• [Your task]
Before printing, remove every picture; then print the lines below exactly, from the first line through the line containing "#3 red bottle [152,78,222,255]".

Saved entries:
·····

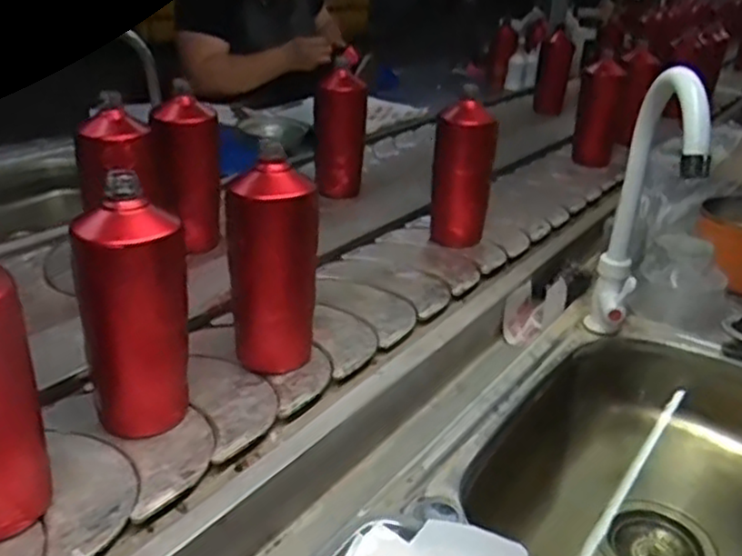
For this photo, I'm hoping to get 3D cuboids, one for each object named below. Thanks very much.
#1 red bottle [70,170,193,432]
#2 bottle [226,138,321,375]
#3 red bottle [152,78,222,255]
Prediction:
[{"bbox_3d":[-0.191,0.034,0.573,0.063,0.205,0.072,18,31,27],"label":"red bottle"},{"bbox_3d":[-0.091,-0.013,0.671,0.082,0.203,0.078,1,27,-4],"label":"bottle"},{"bbox_3d":[-0.229,-0.133,0.898,0.074,0.196,0.067,-4,26,-12],"label":"red bottle"}]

·····

• [Solution for this problem]
For this photo, I'm hoping to get 3D cuboids, one for each object named below. Thanks very much.
#1 red bottle [70,170,193,432]
#2 bottle [226,138,321,375]
#3 red bottle [152,78,222,255]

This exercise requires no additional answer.